▸ REQUIRED ACTION
Reproduce the items word for word, from the line holding "Reading left to right, transcribe" through the end of the items, inclusive. Leave the pictures out of your answer.

▸ DATA SHOWN

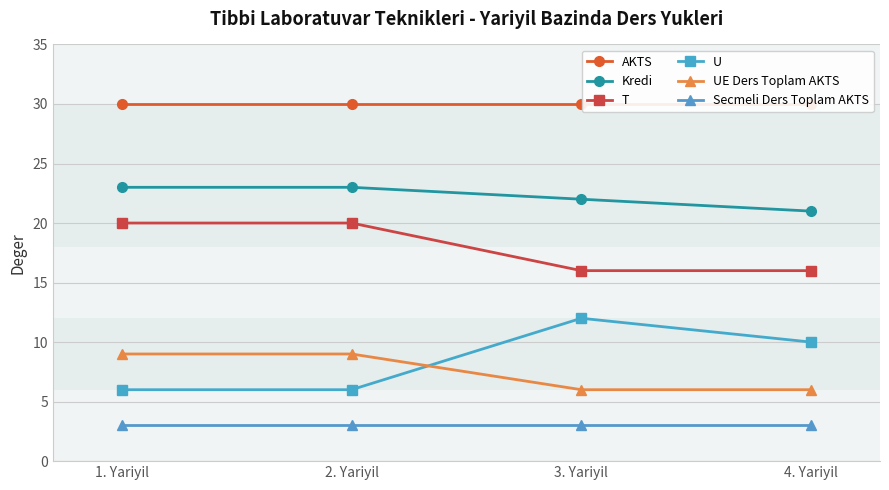

What is the difference between the maximum and second lowest values in the T series?

4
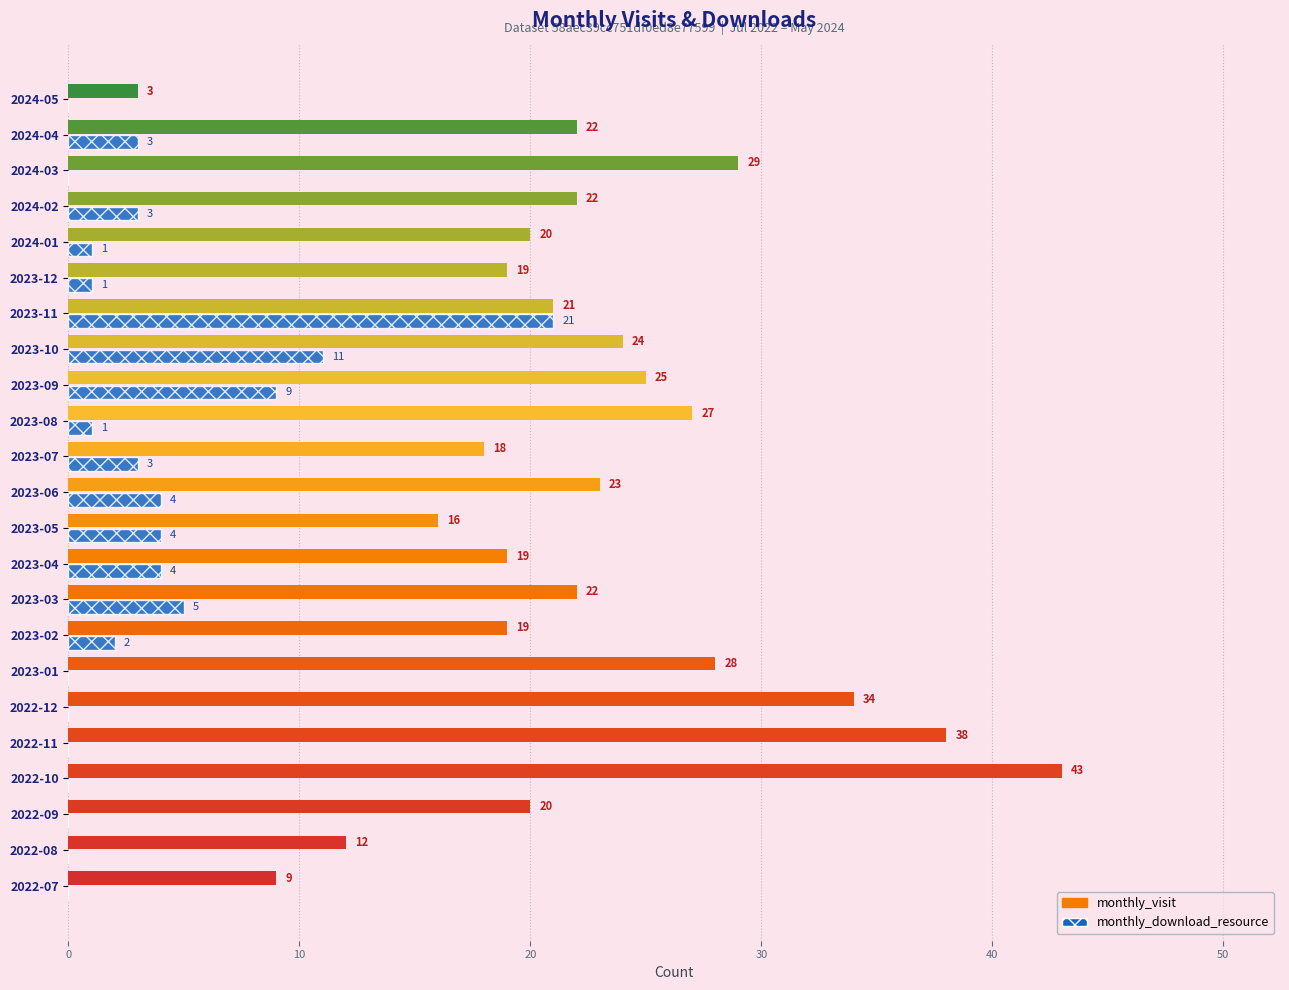

Is the value of monthly_download_resource at 2022-12 greater than the value of monthly_visit at 2023-09?

No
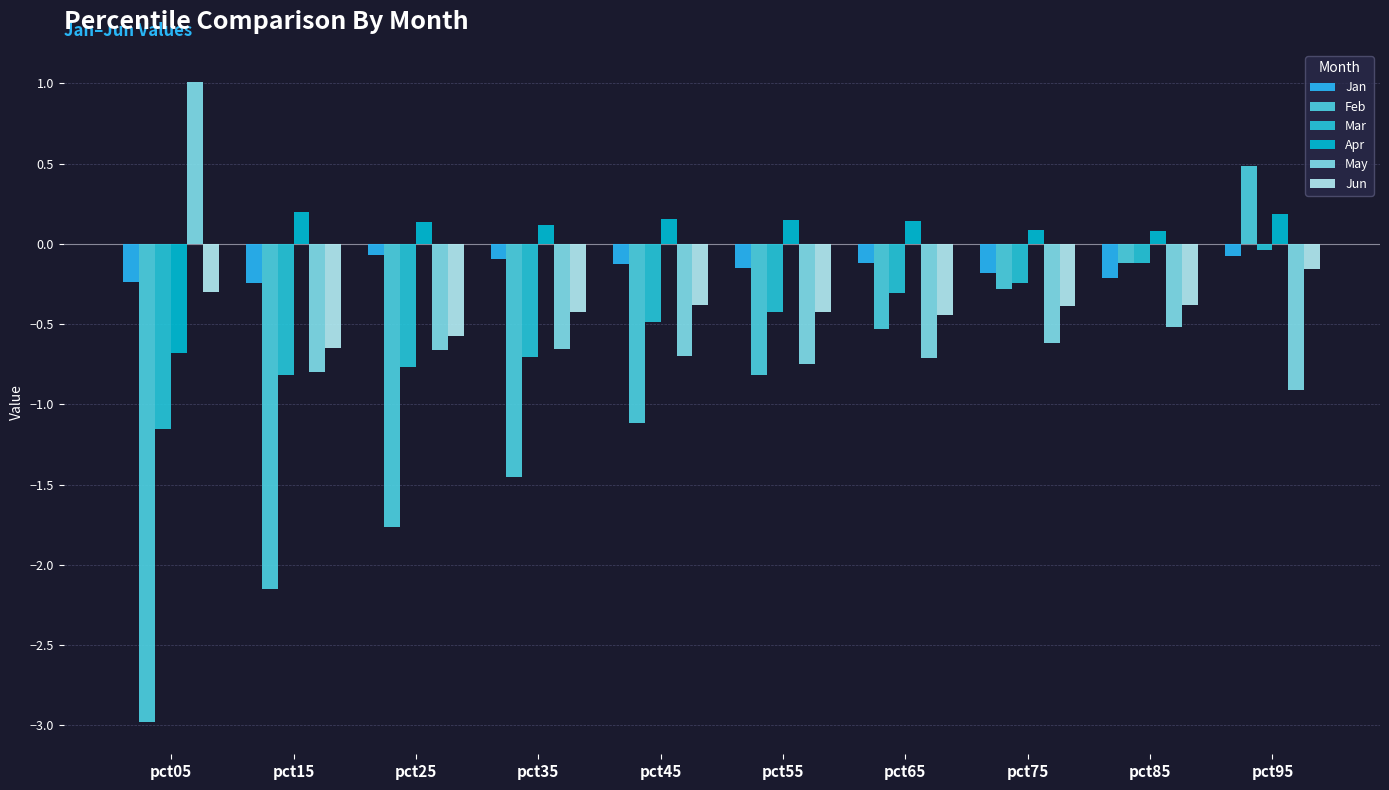

Which series has the largest range (max minus min)?

Feb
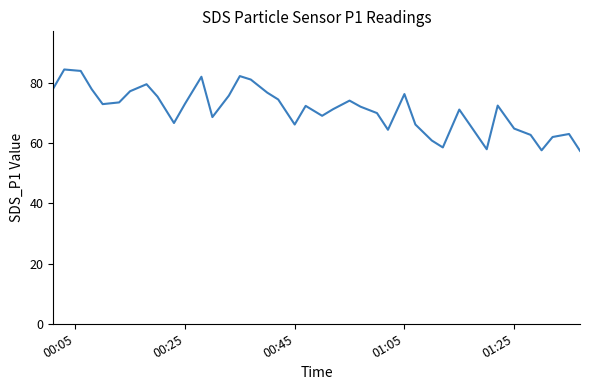

What is the smallest value displayed?

57.5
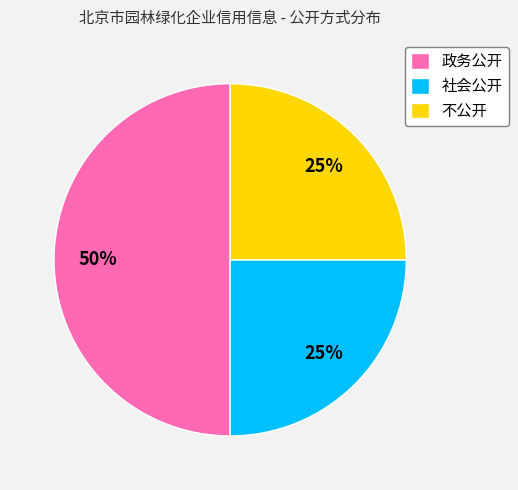

Which has a higher value, 政务公开 or 社会公开?

政务公开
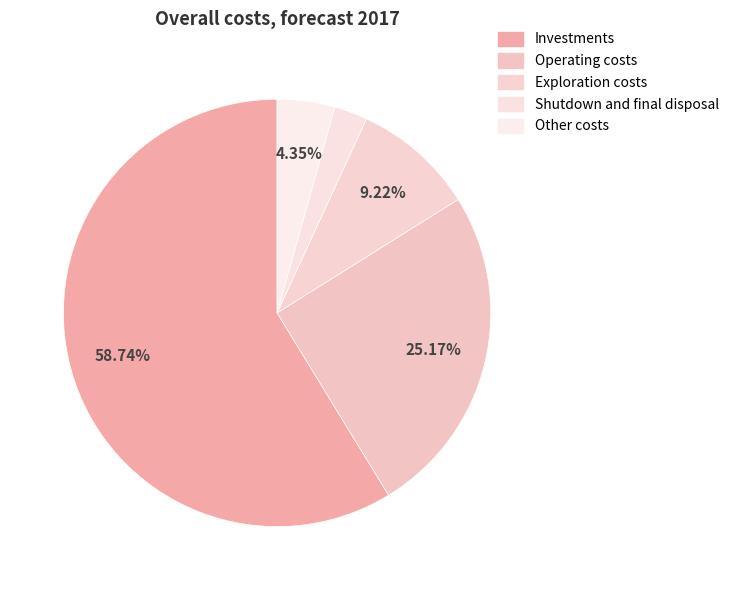

Combined, what portion of the pie is Exploration costs and Other costs?

13.6%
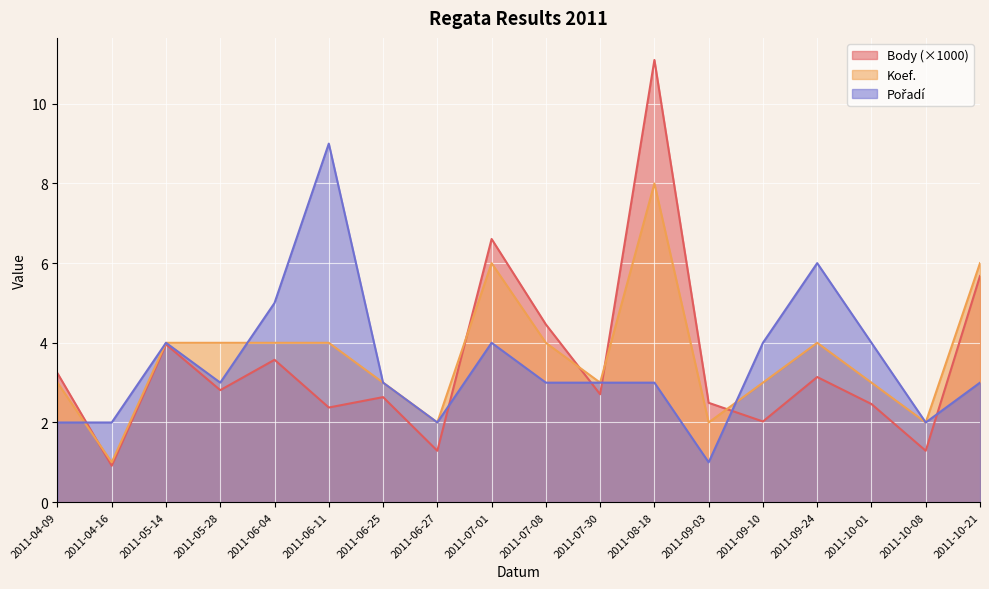

Reading left to right, extract all data points from this chart.

Body: 3.2	0.9	4.0	2.8	3.6	2.4	2.6	1.3	6.6	4.5	2.7	11.1	2.5	2.0	3.1	2.5	1.3	5.7
Koef.: 3.0	1.0	4.0	4.0	4.0	4.0	3.0	2.0	6.0	4.0	3.0	8.0	2.0	3.0	4.0	3.0	2.0	6.0
Pořadí: 2.0	2.0	4.0	3.0	5.0	9.0	3.0	2.0	4.0	3.0	3.0	3.0	1.0	4.0	6.0	4.0	2.0	3.0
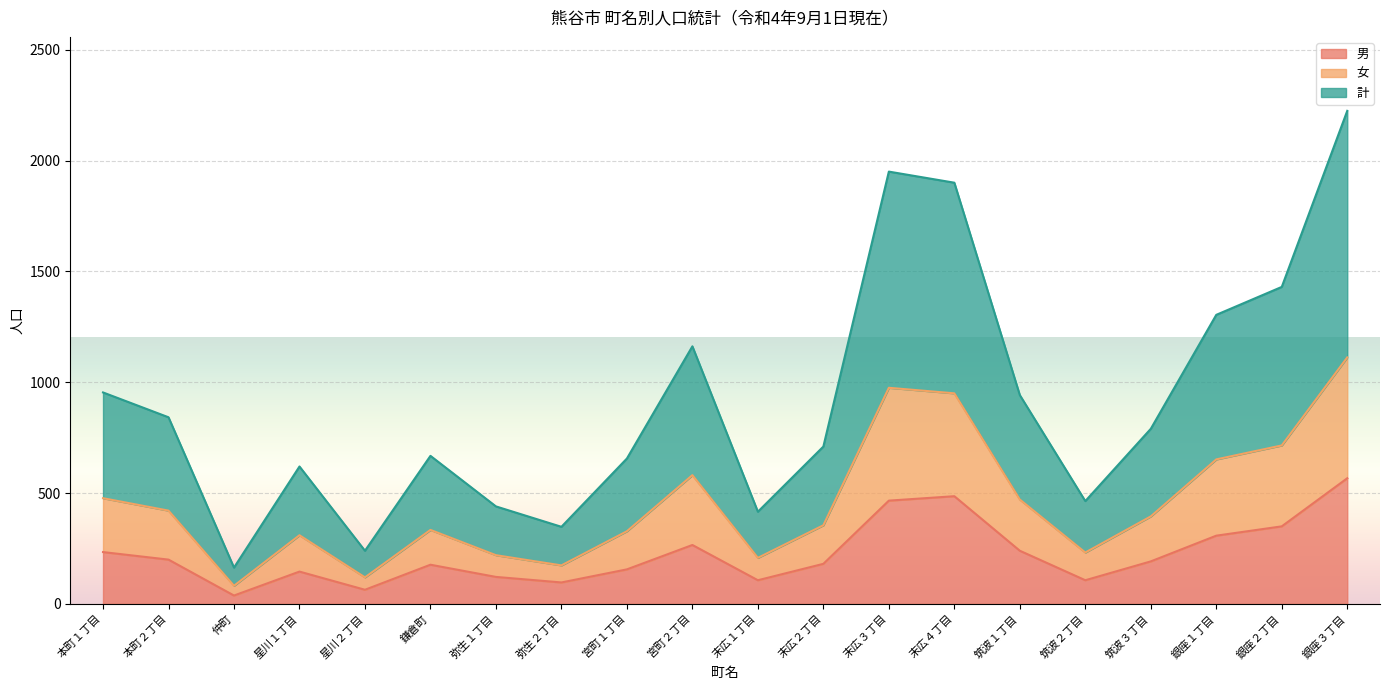

Between 鎌倉町 and 末広２丁目, which series saw the biggest shift?

計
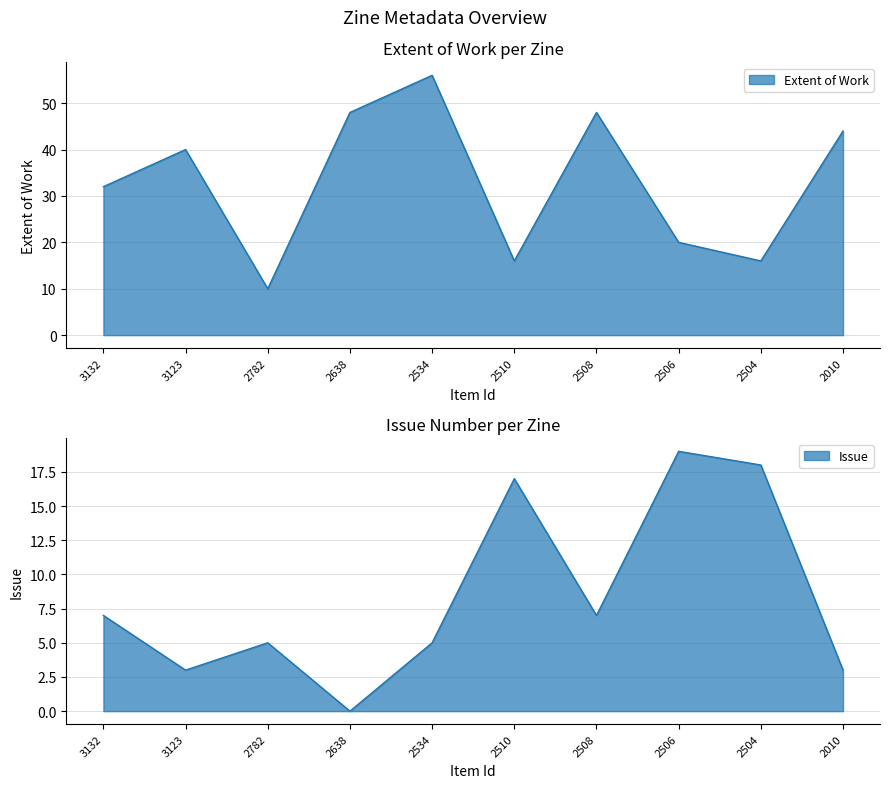

Reading left to right, transcribe all the data shown in this chart.

Extent of Work: 3132=32	3123=40	2782=10	2638=48	2534=56	2510=16	2508=48	2506=20	2504=16	2010=44
Issue: 3132=7	3123=3	2782=5	2638=0	2534=5	2510=17	2508=7	2506=19	2504=18	2010=3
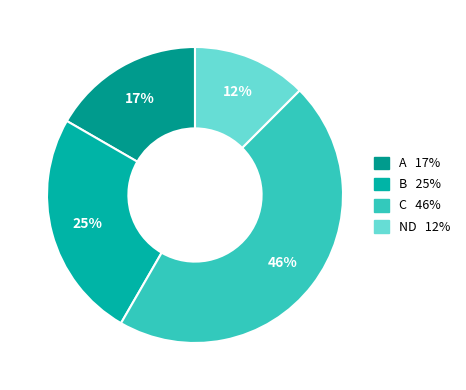

True or false: C accounts for 46% of the total.

True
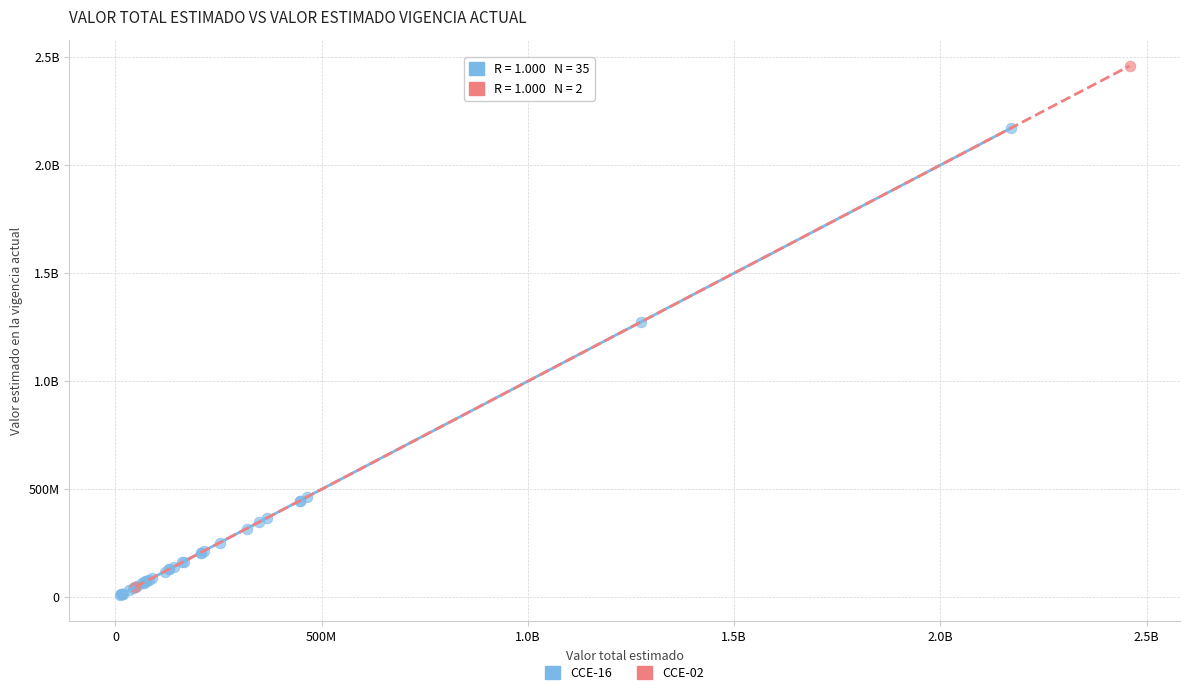

What are all the series names shown in the legend?

CCE-16, CCE-02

▸ OUTPUT
Reading left to right, transcribe all the data shown in this chart.

Extent of Work: 3132=32	3123=40	2782=10	2638=48	2534=56	2510=16	2508=48	2506=20	2504=16	2010=44
Issue: 3132=7	3123=3	2782=5	2638=0	2534=5	2510=17	2508=7	2506=19	2504=18	2010=3

True or false: C accounts for 46% of the total.

True

What are all the series names shown in the legend?

CCE-16, CCE-02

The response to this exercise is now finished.